Third, purchase enough materials for your operations. This cost-saving measure is again related to managing your inventory and sales forecasts. The number one enemy of any business, including packaging supplies, is wastage, especially for those involved in perishable raw materials like restaurants. Make sure you order just enough to cover your daily sales, plus minimum contingency. Remember, a restaurant that purchases 5 baskets of apples and only consumes three in a week, or four at most, is only unnecessarily increasing its operational costs and is most certainly wasting one to two baskets of apples every week.
Fourth, embrace technology. Thankfully, technology automates business processes, thereby eliminating in-between tasks and reducing the operational costs. For example, instead of the usual paid company travels just to conduct meetings with your satellite offices, you can now hold conferences, meetings, seminars, and even interviews online.
Lastly, set a budget and stick to it. Sometimes, a company spends unnecessarily on activities that are unforeseen or are loosely defined. As a tip, set a contingency fund to cover emergency expenses and try your best to identify the possible emergency situations at the start of the fiscal year. Most importantly, set an allocation, minimum and maximum, to ensure your operational expenses won’t skyrocket.

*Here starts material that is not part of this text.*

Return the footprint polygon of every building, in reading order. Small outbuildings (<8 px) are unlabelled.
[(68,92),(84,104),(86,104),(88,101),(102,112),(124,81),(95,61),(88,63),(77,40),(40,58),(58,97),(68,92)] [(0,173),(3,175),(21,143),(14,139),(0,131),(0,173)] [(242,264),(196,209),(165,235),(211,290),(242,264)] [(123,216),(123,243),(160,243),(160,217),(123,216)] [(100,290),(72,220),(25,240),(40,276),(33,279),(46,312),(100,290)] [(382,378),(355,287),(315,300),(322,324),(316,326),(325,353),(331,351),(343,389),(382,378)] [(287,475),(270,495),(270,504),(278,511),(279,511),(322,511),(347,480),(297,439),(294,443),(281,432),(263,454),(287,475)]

For instance, advertising and other marketing initiatives can immensely and quickly damage your cash flow if you fail to allocate a definite budget for it as advertising firms can sometimes be persuasive to offer you great campaigns, promising great returns. Sure they deliver, but these firms never come cheap. With a definite budget, you know up to what extent you will be spending, won’t get easily persuaded, and learn how negotiate.
Running a business, small or big, is never easy. It does feel like a walk in the park — in Jurassic Park though. To stay in the game, one has to manage its finances well and needless to say, reducing the operational costs without compromising quality of work is a great lifesaver. The above-mentioned tips will surely be of great help.